If I understand correctly, based on their prediction in Table 3 on page 8, they do have enough tokens, but they also need over a magnitude more compute time.
> It's not efficient to do 175B. Training a smaller model (65B) on more data gives better performance for the same compute.
This is OP's comment you replied to - so I was responding under OP's context that the amount of compute time would be the same, which I apologize I didn't make clear, and my response was very poorly worded.
My intent was to link the paper because I think it supports OP's statement that for the same amount of compute time and a token ratio, the performance of a smaller model will be better then a larger one (assuming they haven't converged yet which they haven't at this size).
> If you want it to just regurgitate training data, sure.

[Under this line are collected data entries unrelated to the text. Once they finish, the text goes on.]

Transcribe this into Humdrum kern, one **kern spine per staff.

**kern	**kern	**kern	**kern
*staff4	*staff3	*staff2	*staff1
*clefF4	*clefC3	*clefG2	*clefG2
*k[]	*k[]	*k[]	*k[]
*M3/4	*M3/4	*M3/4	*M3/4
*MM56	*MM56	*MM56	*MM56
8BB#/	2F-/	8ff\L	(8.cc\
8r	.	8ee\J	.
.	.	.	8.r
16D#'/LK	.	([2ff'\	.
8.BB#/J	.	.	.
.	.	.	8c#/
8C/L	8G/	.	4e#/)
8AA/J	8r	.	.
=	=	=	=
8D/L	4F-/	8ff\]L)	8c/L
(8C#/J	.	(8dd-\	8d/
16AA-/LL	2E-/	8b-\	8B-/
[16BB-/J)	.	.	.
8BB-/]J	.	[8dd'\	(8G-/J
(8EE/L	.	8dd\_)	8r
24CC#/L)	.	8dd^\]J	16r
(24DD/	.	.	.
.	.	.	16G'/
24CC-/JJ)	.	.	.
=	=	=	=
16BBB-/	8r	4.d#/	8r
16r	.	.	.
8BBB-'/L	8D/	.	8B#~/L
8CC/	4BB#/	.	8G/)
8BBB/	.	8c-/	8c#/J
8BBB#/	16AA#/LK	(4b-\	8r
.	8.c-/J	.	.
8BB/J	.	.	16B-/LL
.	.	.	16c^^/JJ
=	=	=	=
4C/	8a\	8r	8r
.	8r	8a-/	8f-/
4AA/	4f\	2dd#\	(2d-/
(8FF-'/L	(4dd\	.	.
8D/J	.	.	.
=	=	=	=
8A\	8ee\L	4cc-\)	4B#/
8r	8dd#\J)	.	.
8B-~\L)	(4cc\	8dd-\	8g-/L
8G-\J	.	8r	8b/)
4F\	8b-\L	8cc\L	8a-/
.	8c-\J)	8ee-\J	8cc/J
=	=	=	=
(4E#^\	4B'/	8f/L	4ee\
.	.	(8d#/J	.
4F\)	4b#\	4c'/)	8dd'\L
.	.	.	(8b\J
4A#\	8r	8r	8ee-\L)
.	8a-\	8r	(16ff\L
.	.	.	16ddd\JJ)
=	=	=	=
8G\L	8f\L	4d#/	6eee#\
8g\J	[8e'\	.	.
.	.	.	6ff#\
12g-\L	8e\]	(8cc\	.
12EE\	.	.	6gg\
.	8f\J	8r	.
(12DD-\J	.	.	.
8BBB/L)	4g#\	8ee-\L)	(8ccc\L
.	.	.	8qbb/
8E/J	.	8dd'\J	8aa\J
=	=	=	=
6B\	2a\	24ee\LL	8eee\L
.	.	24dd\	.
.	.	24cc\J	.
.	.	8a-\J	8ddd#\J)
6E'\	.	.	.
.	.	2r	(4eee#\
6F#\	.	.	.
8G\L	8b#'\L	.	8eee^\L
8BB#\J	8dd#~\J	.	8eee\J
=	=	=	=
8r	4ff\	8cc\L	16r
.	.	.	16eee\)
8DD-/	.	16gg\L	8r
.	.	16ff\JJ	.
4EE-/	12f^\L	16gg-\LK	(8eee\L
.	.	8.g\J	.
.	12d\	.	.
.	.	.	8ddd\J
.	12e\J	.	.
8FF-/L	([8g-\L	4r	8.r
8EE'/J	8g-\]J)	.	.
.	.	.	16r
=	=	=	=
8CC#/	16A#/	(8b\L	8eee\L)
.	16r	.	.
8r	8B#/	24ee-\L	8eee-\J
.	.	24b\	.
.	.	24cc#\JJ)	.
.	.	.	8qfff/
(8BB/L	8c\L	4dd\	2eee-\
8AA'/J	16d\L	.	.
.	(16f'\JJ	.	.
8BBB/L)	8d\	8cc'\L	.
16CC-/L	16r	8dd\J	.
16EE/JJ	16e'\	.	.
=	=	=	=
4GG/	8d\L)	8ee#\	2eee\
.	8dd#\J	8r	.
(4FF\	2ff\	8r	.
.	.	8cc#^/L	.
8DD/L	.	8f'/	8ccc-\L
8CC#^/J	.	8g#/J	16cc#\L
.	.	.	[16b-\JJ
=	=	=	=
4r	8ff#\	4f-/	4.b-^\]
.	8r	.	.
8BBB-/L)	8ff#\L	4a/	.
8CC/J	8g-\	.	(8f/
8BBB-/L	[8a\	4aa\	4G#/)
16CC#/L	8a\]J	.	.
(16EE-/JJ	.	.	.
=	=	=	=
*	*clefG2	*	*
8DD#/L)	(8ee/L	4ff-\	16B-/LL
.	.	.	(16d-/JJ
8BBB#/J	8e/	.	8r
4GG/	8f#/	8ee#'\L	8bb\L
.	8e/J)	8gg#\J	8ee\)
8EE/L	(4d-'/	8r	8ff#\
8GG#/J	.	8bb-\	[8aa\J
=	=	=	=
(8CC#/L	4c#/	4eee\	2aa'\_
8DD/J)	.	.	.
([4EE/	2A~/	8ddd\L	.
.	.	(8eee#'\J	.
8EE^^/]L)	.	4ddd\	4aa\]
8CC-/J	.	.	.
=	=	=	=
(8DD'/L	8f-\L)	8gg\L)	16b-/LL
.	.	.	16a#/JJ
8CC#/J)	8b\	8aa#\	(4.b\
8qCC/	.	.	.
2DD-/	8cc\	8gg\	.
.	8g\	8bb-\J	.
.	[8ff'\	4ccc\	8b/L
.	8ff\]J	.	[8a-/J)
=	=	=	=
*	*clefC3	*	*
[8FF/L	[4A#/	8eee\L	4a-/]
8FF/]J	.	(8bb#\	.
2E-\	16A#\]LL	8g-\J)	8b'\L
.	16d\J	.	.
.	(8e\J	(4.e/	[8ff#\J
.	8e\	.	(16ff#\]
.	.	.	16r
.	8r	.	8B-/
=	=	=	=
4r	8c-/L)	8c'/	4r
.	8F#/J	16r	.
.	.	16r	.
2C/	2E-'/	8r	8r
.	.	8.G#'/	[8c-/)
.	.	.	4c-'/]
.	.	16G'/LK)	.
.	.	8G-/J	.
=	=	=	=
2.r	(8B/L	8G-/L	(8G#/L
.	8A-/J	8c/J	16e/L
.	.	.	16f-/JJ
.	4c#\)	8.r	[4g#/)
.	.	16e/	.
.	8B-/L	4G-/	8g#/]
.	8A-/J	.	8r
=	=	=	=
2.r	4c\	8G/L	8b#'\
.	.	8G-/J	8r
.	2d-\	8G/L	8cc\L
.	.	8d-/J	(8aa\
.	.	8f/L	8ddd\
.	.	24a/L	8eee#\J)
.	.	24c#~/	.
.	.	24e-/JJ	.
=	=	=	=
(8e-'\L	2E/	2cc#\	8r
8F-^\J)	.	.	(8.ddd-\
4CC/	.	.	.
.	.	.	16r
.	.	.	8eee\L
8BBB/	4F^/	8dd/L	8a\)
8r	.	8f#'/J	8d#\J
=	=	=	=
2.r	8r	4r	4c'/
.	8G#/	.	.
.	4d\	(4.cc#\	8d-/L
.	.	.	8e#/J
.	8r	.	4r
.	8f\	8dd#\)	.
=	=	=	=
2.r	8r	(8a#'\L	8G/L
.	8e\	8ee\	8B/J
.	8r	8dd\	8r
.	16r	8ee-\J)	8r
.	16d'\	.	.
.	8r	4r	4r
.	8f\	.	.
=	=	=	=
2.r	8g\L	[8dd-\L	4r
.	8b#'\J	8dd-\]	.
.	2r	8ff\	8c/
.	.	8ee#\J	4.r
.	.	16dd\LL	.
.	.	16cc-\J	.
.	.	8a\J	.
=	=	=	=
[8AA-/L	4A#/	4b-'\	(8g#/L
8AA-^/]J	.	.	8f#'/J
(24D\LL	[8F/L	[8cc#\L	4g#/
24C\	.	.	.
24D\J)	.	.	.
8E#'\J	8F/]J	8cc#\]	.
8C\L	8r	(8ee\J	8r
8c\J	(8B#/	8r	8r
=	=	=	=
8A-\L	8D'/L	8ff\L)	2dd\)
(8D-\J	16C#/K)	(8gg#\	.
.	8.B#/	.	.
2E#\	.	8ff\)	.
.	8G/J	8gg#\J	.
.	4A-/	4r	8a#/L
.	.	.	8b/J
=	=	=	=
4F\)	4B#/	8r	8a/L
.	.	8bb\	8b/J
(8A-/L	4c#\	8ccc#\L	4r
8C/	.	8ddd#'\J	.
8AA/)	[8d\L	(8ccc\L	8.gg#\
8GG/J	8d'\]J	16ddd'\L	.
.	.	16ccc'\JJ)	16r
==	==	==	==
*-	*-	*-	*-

This paper was about showing Chinchilla performing with models many times larger then itself, showing you don't need to have a 175B size model for more performance then "regurgitating training data"
…but, a fully trained larger model is going to be better.
There only reasonable reason to prefer a smaller model is because it’s cheaper and less intensive to train.
It sounds a lot like you’re saying “small models are just as good” … which is false. No one believes that.
For a given compute budget an under trained large model and a well trained small mode may be comparable, right?
…but surely, the laws of diminishing returns applies here?
There’s an upper bound to how good your smaller model
can ever be, right?
Over time, someone can take a larger model which is under trained and refine that model right?
The “small model is just as good” narrative only holds up for a fixed once only training of a model for a fixed compute budget at the moment of release.
Over all of time that compute budget is not fixed.
> It sounds a lot like you’re saying “small models are just as good” … which is false. No one believes that. … a fully trained larger model is going to be better.
You're absolutely right, a fully trained larger model _will_ be better. This is meant to be under the context of OP of a "limited compute", the statement I'm trying to make is “fully trained small models are just as good as a undertrained large model”.
> …but surely, the laws of diminishing returns applies here?
They do but it's diminishing in that the performance gains of larger models becomes less and less, while the training time required changes a lot. If I'm reading the first chart of figure 2, page 5 correctly, you a 5B vs 10B, the 10B needs almost 10x the training time for a 10% loss gain. and its a similar jump from 1B to 5B. My understanding is at this also starts flattening out, and that loss gain from each 10x becomes gradually lower and lower.
> Over all of time that compute budget is not fixed.
Realistically there is an upper bound to your compute budget. If you needed 1000GPUS for 30 days for a small model, you need 1000GPUS for 300 days for that ~10% at these smaller sizes, or 10,000GPUS for 30 days... You're going to become limited very quickly by time and/or money. There's a reason openai said they aren't training a model larger then GPT 4 at the moment - I don't think they can scale it from what I think is a ~1~2T model.